In an argument. It's questionable whether it would convince a tribunal, mind, but it's an argument.
I've decided I now agree completely with chicken farmer vis-à-vis the VAT.
I'm surprised that you are so ready to accept HMRC's guidance. In any event, though, the paragraph cited makes no mention of members of directors' family. Secondly, it does not block input VAT on meals etc on business trips. Whether this could be considered a business 'trip' I'm not sure but it is certainly debatable.
In practice HMRC will accept their own guidance, and I know from experience that this is how they will seek to apply it in this sort of situation. And it would have to be a really expensive meal for it to be worthwhile arguing the toss; I mean debating the issue.

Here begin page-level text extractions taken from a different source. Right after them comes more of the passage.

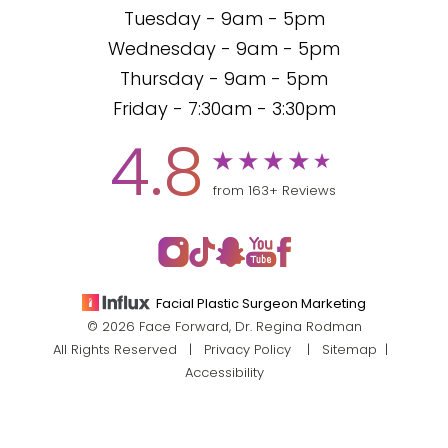
Tuesday - 9am - 5pm
Wednesday - 9am - 5pm
Thursday - 9am - 5pm
Friday - 7:30am - 3:30pm
4.8
from 163+ Reviews
Facial Plastic Surgeon Marketing
© 2026 Face Forward, Dr. Regina Rodman
All Rights Reserved |
Privacy Policy
|
Sitemap
|
Accessibility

"In practice HMRC will accept their own guidance". Unless, as has been proven to be the case, it doesn't suit their argument.
But I agree that one needs to consider the commerciality of arguing the matter.
What exactly is leading people to disallow this? Have we forgotten that the purported purpose was strategy discussion?
Is it the lavish nature of the occasion?
Is it the fact that it's the attendees are all related (notwithstanding that they are the senior staff of the company)?
How would you treat the costs of an offsite meeting at a plush venue for the directors of Megacorp plc? Or the costs of a sales conference for the sales team? Or for that matter an annual professional event?
Assuming that the cost per head was less than £150, would it make a difference if there was another (cheaper) event for other staff - in effect making the events into the Christmas party?
I saw recently on social media that one of the app companies took all 50 of its staff to Bali for a week for some sort of team brainstorming / mastermind session or whatever these software types call it.
I wonder how they square that away with HMRC (and their investors).
PSA with HMRC, unless they manage to push it through the work-related training exemption, which isn't outside the realms of possibility.
Entry level, free commentary is provided here: https://www.gov.uk/expenses-benefits-social-functions-parties/whats-exempt (fortunately for me I didn't see a mention of VAT so I don't feel like I'm in breach of undertaking in sharing this).
Some folk don't like the publisher, but you'd be foolhardy to ignore the views expressed completely. And the points made are easy enough to look up in legislation.
The same publisher provides much more detailed (and generally better) commentary, also for free, for those prepared to look a bit harder.